Ack! Sorry internets, I have not been absent on purpose. We are all well and fine, just running around like headless chickens. We moved the Monkey boy out of the nursery this weekend and tackled the dreaded family room. Yikes what a mess that was. And Girly had left a leaky milk cup in a bin for a couple days and the smell, oh.my.goodness. the smell! So this is just a quick update as we are on our way to the museum for the day.
Anyhoo, the worst part of my doctors appointment was when the, overweight herself, receptionist said, "Oh and you are, of course, a Mom care (maternity) patient?" Confirming that yes, my belly is still so big that I look obviously pregnant. Even with my 4 month old baby next to me. Nice.

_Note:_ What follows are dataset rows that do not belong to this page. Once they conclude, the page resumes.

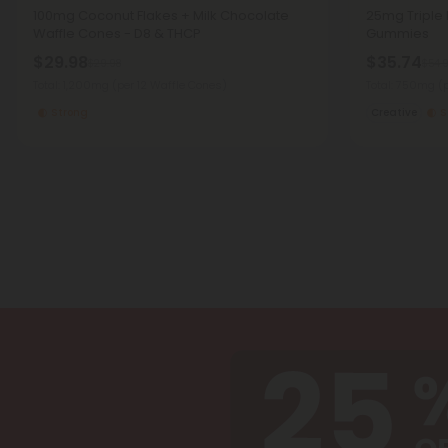
100mg Coconut Flakes + Milk Chocolate
25mg Triple D
Waffle Cones - D8 & THCP
Gummies
$29.98
$35.74
$29.98
$54.
Total: 1,200mg
(per 12 Waffle Cones)
Total: 750mg
(
Strong
Creative
S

So my thyroid, blood sugar and iron were all good. Doc diagnosed my tiredness as 'not getting enough sleep', 'having 5 kids', and 'not taking care of herself', to the first year med student she had with her. The student that asked me dumb questions like, "Are there things that make your symptoms better or worse?"
I was like, "Theoretically? Like if I slept for 8 hours, I might feel less tired... or if I wasn't awakened by kids 6 times per night... But the hair loss, doesn't seem to be anything that changes that..."
Of course, then I got to ask him some questions, like why did it take him 3 extra years of school to get into the MD program... he he he, poor guy:)
Doc also said that it could take up to a year for the hair loss to abate, that life changes/stress often cause hair loss, on top of the hormonal things. Which I knew.
Anyway, one of the other tests she did came back with abnormal results, so I am in for more blood tests and ultrasound. I won't be able to get in for the ultrasound for a couple months, so I am just praying that God will give me peace in the mean time. I really don't need two months of stewing and worrying. I am also praying that if it is something that needs attention right away that God will rush the health care system along a bit. My God is big enough for all my needs and he has me in his arms, so I needn't worry. I just keep reminding myself of that!
As for Becky's baby, she is doing well and is at home. They are still awaiting their specialist appointment to go over her test results, so keep them in your prayers. Becky and her family need some peace and assurance!